__Short exercise__:
Copy the material below word for word, from the line containing "kingdom: Animalia" through the end, including both.

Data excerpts

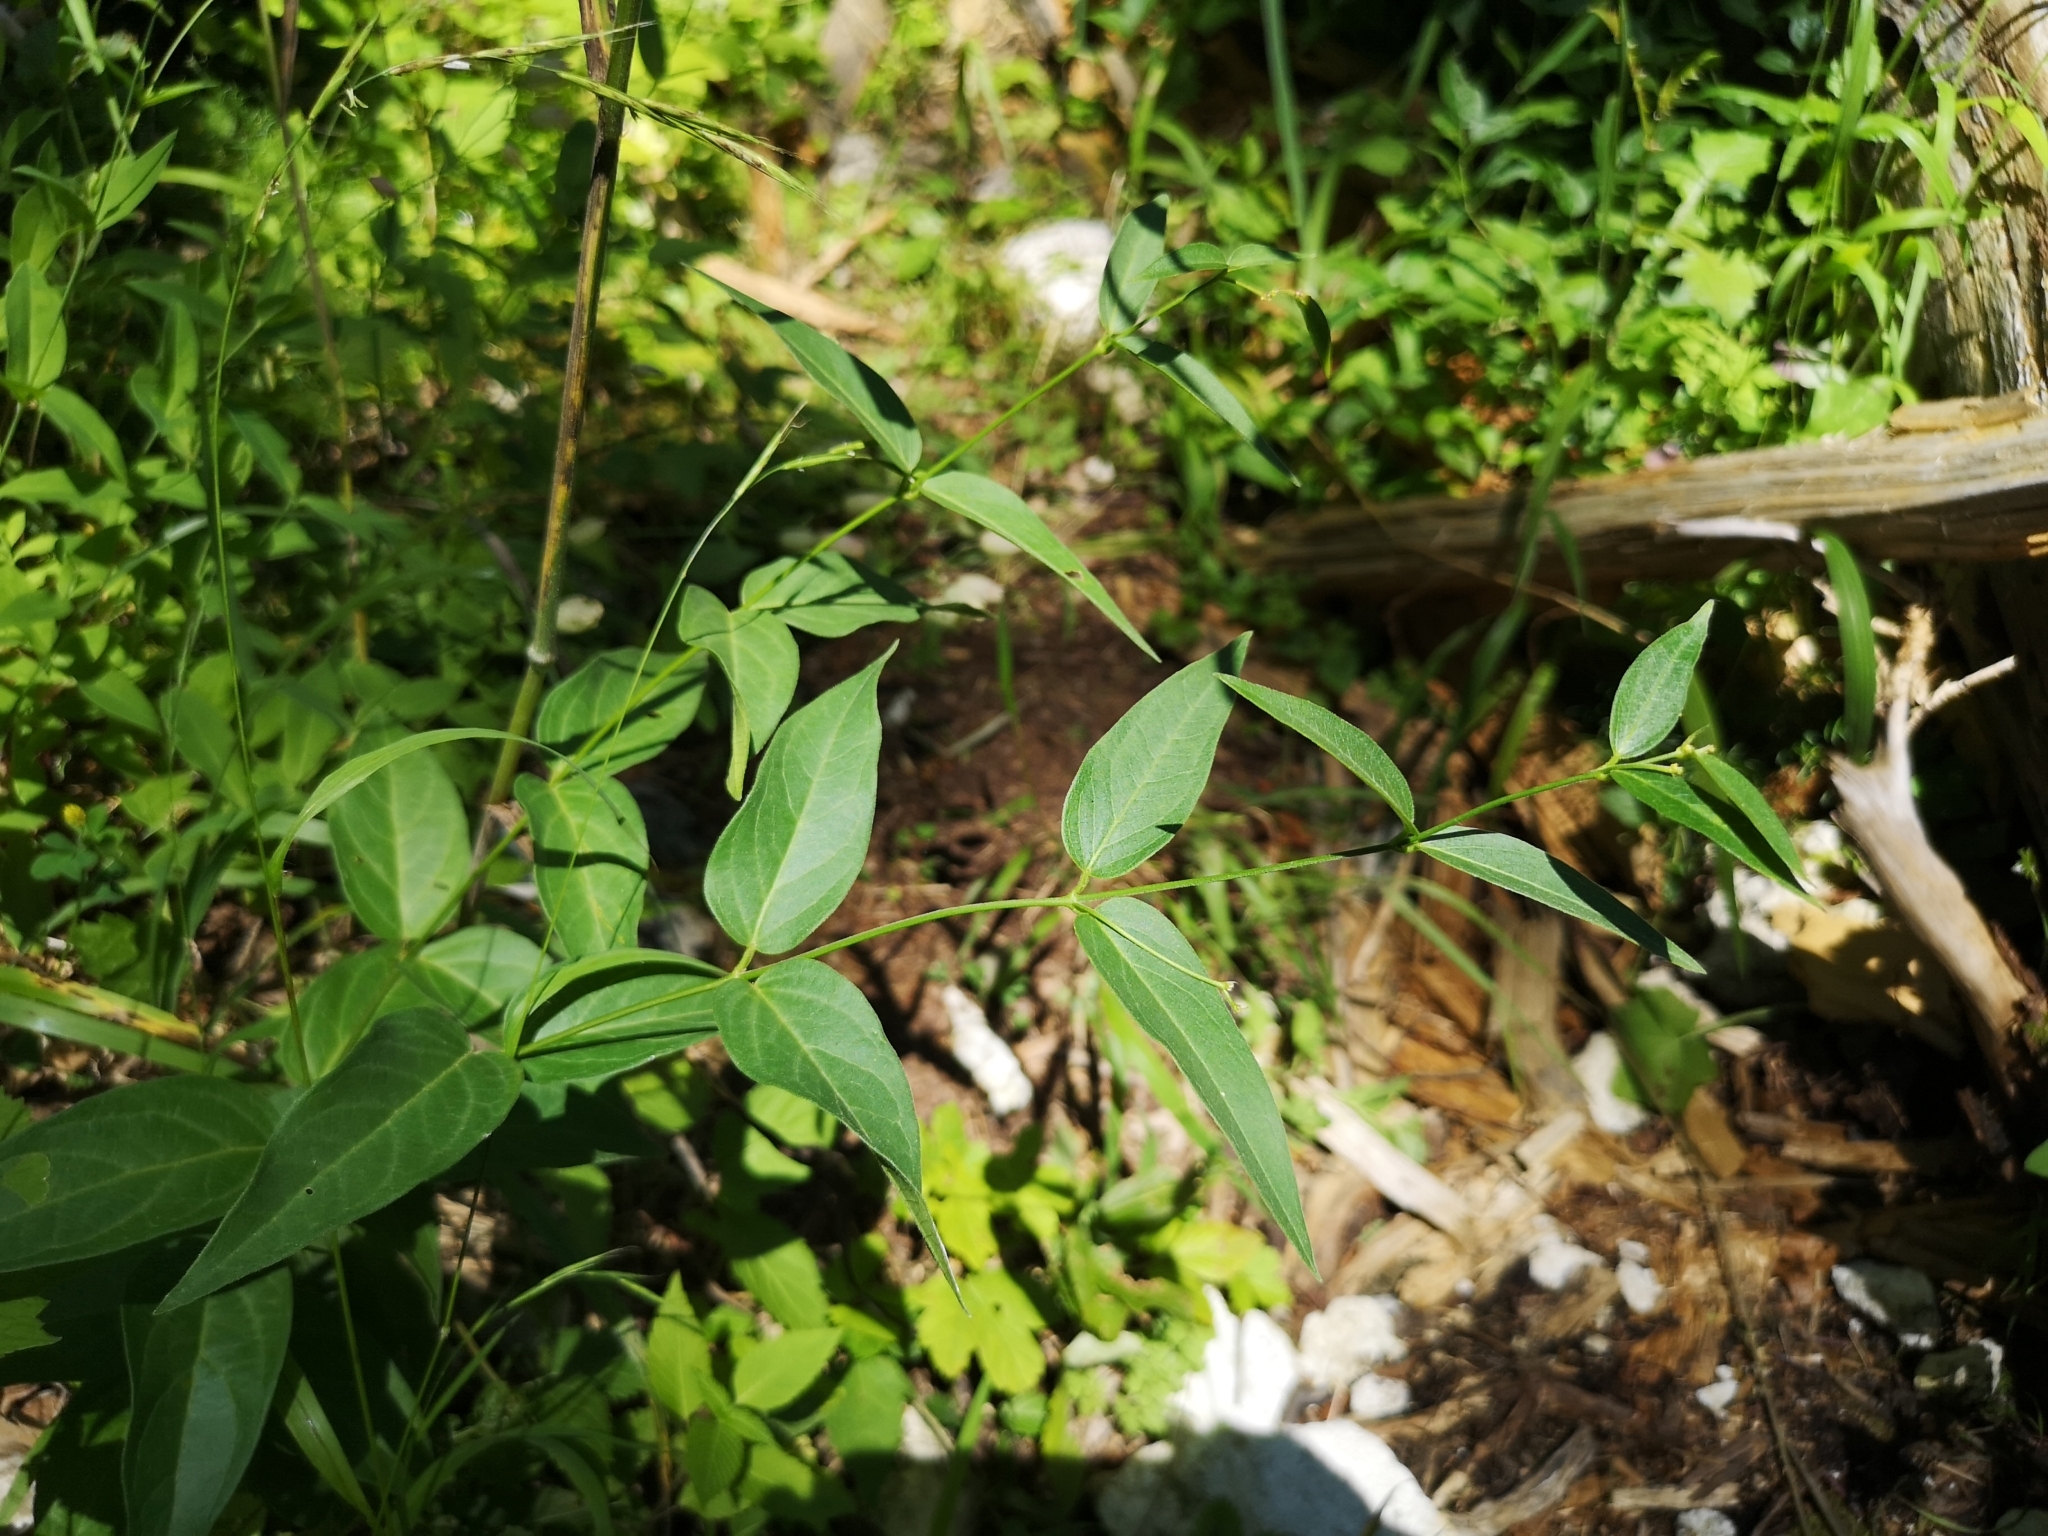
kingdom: Plantae
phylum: Tracheophyta
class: Magnoliopsida
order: Gentianales
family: Apocynaceae
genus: Vincetoxicum
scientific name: Vincetoxicum hirundinaria
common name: White swallowwort
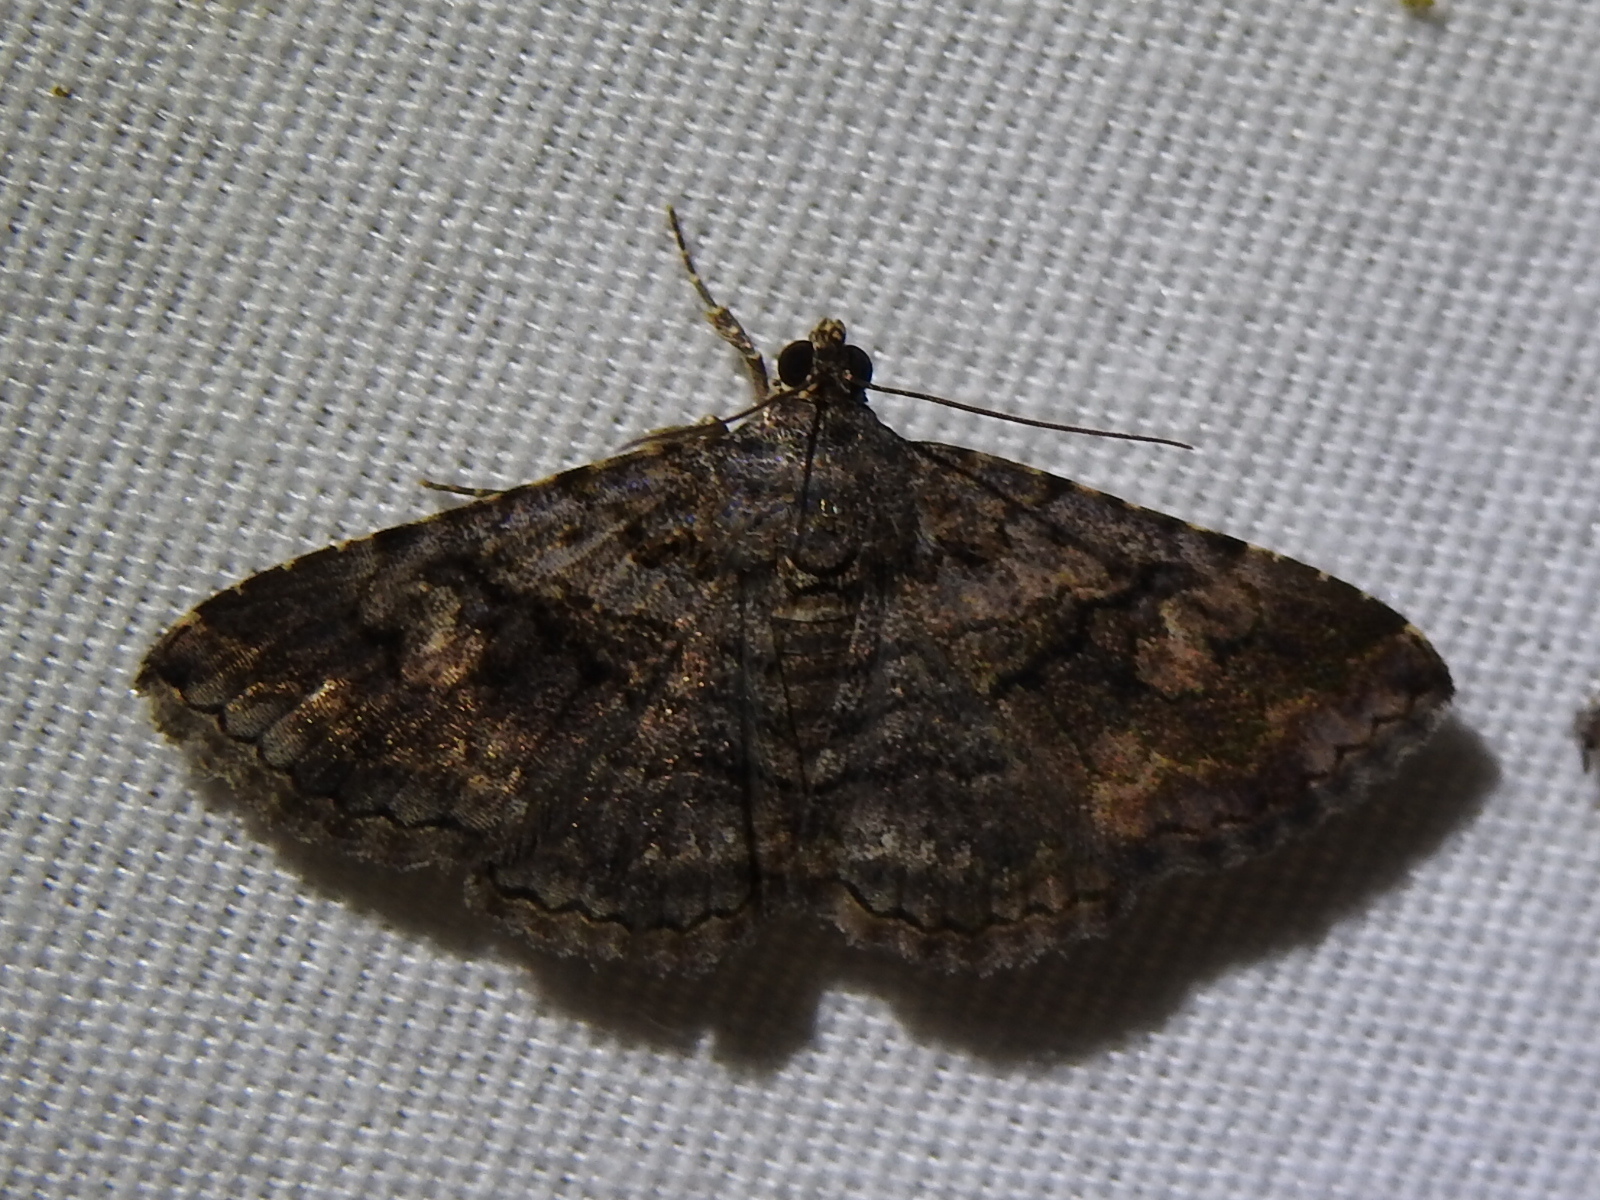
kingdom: Animalia
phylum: Arthropoda
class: Insecta
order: Lepidoptera
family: Erebidae
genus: Toxonprucha
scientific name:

__Expected answer__:
kingdom: Animalia
phylum: Arthropoda
class: Insecta
order: Lepidoptera
family: Erebidae
genus: Toxonprucha
scientific name:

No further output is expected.